● DATA LISTING:
◆ ◆ ◆ ◆ ◆ ◆ ◆
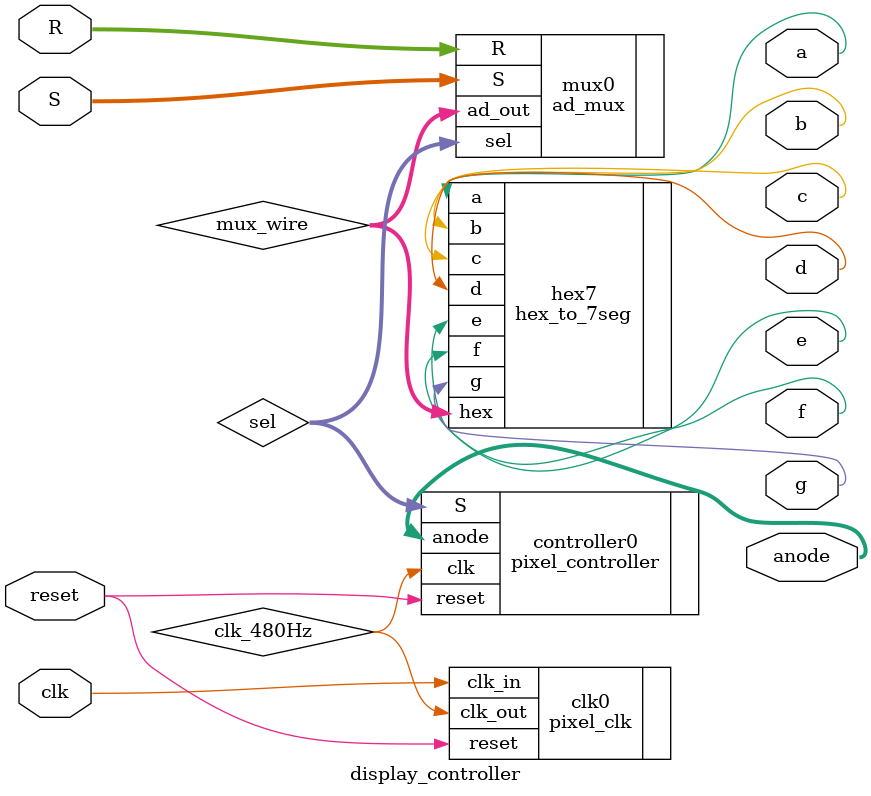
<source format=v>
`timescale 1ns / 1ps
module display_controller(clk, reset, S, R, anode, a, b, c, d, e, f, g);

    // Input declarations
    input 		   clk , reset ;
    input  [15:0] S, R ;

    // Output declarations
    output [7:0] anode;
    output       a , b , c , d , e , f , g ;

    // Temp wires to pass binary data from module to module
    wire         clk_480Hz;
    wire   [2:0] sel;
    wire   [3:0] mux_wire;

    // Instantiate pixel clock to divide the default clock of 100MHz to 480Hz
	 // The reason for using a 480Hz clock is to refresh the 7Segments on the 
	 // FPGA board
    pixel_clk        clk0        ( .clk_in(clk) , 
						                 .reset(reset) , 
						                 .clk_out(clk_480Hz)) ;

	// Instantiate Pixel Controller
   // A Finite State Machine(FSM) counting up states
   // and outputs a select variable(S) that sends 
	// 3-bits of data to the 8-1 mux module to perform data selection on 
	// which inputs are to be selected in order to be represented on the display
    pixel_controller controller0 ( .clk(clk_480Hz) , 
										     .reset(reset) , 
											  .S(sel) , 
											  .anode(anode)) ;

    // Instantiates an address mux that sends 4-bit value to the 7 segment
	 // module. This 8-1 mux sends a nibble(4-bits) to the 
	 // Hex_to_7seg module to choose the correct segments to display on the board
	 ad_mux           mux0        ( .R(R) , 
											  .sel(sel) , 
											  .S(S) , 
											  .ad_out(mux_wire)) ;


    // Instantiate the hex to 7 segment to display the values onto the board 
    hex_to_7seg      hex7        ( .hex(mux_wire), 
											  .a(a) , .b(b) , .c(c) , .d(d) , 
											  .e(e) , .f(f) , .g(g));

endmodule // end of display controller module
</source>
◆ ◆ ◆ ◆ ◆ ◆ ◆
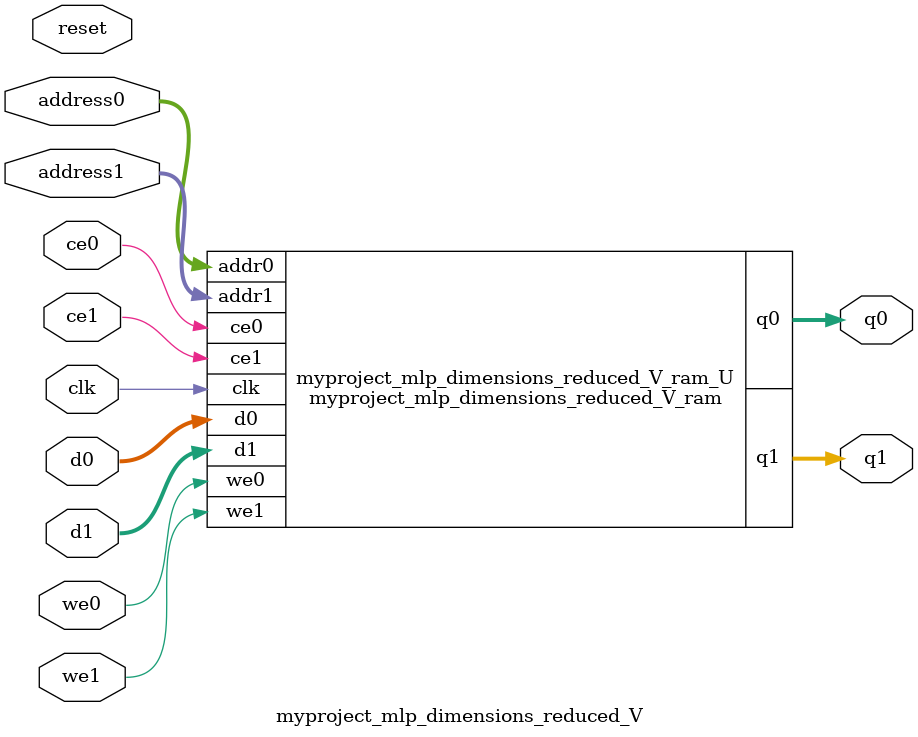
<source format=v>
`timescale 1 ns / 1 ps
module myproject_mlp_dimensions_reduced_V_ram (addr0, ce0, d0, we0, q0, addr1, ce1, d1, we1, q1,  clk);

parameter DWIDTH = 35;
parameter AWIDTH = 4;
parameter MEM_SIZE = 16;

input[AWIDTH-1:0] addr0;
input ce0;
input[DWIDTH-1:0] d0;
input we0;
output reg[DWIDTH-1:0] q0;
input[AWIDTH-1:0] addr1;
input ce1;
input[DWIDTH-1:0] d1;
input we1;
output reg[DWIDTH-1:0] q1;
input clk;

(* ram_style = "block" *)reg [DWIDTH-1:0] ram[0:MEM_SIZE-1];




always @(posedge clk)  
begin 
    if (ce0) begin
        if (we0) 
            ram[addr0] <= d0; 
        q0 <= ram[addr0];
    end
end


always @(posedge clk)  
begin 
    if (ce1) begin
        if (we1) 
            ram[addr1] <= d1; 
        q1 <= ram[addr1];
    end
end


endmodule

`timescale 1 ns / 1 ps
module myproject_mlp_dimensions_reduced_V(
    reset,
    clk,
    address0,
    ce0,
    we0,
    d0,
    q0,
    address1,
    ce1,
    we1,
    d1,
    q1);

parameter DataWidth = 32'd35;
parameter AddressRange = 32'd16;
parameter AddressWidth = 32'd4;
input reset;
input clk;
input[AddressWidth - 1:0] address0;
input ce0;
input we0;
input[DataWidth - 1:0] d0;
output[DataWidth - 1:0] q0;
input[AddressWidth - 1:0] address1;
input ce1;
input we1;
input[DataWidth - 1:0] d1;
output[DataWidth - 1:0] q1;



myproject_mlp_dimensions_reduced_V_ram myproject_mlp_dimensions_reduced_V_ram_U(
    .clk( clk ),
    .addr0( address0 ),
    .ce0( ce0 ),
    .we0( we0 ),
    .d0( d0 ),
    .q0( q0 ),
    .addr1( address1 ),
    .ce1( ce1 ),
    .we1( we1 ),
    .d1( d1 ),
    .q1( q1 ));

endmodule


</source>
◆ ◆ ◆ ◆ ◆ ◆ ◆
Please show the lines of the material that contain the string "board".

	 // FPGA board
	 // Hex_to_7seg module to choose the correct segments to display on the board
    // Instantiate the hex to 7 segment to display the values onto the board 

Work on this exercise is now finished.